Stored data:
- - -

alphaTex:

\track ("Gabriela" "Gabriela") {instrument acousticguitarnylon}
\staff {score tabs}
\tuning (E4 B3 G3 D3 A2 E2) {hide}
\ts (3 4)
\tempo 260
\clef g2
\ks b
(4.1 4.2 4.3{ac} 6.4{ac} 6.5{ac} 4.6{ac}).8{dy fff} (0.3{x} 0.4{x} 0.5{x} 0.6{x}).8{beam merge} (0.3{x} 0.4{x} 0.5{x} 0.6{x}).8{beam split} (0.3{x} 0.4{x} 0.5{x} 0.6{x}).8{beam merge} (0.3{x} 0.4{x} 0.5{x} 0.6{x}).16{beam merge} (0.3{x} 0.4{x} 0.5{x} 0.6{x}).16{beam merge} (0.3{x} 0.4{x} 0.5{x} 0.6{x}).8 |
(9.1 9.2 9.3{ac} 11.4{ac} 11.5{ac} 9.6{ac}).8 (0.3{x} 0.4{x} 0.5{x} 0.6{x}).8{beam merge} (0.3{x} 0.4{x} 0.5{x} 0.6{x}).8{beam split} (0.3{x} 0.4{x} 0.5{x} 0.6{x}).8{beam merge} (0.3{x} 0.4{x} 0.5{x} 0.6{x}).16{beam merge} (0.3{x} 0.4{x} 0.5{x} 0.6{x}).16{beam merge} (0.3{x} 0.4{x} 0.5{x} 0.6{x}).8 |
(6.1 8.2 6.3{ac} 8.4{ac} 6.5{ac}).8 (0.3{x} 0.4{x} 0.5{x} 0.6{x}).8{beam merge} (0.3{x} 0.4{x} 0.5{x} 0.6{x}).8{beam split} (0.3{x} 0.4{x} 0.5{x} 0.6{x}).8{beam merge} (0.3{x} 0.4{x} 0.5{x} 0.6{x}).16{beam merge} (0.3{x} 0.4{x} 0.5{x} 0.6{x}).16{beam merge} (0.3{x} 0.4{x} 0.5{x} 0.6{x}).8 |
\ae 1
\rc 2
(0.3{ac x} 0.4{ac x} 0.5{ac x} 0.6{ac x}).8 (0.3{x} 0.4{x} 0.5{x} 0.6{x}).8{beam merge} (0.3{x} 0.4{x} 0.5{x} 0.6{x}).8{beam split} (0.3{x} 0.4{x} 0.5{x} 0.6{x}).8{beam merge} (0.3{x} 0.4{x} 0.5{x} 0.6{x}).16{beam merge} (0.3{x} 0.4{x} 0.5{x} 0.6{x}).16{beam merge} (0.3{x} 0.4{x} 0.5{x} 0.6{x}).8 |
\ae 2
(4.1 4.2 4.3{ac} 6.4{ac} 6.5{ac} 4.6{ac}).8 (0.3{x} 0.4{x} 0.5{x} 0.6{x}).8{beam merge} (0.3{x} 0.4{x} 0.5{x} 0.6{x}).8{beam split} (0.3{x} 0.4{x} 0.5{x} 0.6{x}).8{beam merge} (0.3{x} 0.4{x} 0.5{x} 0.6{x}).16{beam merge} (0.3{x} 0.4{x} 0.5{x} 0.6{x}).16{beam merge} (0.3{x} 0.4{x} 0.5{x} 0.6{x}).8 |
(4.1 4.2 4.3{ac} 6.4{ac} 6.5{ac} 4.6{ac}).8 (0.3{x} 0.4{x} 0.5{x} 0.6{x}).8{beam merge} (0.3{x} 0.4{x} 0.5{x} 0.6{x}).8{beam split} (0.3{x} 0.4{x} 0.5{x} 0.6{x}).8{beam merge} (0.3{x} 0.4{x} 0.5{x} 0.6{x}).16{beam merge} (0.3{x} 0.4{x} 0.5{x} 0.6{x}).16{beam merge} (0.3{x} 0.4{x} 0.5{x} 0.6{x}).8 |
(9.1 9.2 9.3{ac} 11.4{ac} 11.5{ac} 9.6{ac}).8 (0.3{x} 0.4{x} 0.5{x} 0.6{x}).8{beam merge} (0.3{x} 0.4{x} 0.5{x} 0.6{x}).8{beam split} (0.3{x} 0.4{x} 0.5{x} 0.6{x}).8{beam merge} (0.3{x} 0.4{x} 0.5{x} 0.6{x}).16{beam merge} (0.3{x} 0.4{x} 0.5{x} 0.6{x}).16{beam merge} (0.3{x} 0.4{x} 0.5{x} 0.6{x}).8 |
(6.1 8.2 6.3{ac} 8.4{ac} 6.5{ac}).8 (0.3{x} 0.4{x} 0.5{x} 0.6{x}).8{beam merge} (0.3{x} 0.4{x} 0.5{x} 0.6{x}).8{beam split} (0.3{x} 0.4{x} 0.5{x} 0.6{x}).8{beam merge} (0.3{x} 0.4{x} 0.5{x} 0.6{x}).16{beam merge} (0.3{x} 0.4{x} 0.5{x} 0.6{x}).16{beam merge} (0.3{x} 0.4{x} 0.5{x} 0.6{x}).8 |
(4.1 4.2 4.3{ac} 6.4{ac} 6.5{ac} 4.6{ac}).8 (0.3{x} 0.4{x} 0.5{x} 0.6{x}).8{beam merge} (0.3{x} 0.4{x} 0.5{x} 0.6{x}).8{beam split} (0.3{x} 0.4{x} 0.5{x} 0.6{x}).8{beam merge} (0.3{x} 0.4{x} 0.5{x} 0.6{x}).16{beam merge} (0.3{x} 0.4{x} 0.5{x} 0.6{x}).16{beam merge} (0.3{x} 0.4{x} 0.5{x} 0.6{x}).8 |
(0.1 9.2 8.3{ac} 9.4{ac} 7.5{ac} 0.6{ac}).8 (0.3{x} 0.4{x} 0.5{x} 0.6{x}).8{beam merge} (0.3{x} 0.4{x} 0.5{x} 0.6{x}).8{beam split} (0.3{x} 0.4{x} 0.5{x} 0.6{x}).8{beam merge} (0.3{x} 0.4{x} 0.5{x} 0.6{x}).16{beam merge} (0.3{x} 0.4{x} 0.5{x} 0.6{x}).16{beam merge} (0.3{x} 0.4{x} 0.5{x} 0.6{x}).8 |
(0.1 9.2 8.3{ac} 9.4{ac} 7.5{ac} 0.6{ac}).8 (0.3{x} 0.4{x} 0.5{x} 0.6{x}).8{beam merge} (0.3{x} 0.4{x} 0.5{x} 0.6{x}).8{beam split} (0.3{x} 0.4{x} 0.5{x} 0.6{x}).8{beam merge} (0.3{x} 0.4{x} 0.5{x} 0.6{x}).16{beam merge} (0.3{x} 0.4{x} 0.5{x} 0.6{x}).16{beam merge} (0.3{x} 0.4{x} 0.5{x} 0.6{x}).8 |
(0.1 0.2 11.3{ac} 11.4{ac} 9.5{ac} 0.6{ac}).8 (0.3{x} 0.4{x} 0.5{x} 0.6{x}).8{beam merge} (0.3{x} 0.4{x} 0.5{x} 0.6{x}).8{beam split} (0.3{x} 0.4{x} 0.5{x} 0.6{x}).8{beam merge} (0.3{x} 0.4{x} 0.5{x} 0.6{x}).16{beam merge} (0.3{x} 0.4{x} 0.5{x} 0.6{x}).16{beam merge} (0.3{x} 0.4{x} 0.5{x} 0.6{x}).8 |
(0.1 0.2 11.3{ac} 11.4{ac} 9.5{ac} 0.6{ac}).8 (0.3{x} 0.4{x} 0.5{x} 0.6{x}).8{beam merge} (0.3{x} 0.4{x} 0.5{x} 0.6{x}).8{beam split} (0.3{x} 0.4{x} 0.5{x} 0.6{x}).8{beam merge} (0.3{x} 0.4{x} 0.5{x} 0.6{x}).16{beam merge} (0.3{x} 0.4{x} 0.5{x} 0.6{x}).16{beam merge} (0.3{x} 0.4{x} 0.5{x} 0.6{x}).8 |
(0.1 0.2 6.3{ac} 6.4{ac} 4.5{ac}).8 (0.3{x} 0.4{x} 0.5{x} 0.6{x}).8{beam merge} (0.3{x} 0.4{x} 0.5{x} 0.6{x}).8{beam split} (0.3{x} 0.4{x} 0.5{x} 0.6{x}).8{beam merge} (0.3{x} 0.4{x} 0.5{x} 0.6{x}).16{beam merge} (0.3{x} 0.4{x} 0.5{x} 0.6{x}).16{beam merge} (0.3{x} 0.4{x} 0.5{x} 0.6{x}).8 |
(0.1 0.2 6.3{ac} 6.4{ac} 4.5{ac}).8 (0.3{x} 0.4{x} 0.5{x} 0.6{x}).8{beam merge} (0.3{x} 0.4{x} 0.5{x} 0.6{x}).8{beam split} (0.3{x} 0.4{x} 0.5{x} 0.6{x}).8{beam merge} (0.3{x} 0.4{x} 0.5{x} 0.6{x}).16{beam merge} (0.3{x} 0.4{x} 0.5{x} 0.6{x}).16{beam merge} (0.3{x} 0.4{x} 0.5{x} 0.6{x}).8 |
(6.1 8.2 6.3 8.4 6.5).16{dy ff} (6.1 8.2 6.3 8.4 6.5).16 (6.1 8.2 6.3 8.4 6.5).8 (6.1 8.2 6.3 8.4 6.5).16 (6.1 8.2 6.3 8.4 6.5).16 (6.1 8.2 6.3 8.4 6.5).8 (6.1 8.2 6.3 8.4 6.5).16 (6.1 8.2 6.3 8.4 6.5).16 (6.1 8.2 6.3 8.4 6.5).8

- - -

What you should do:
Pick out every line of the data above that contains the string "acousticguitarnylon".

Output of the task:
\track ("Gabriela" "Gabriela") {instrument acousticguitarnylon}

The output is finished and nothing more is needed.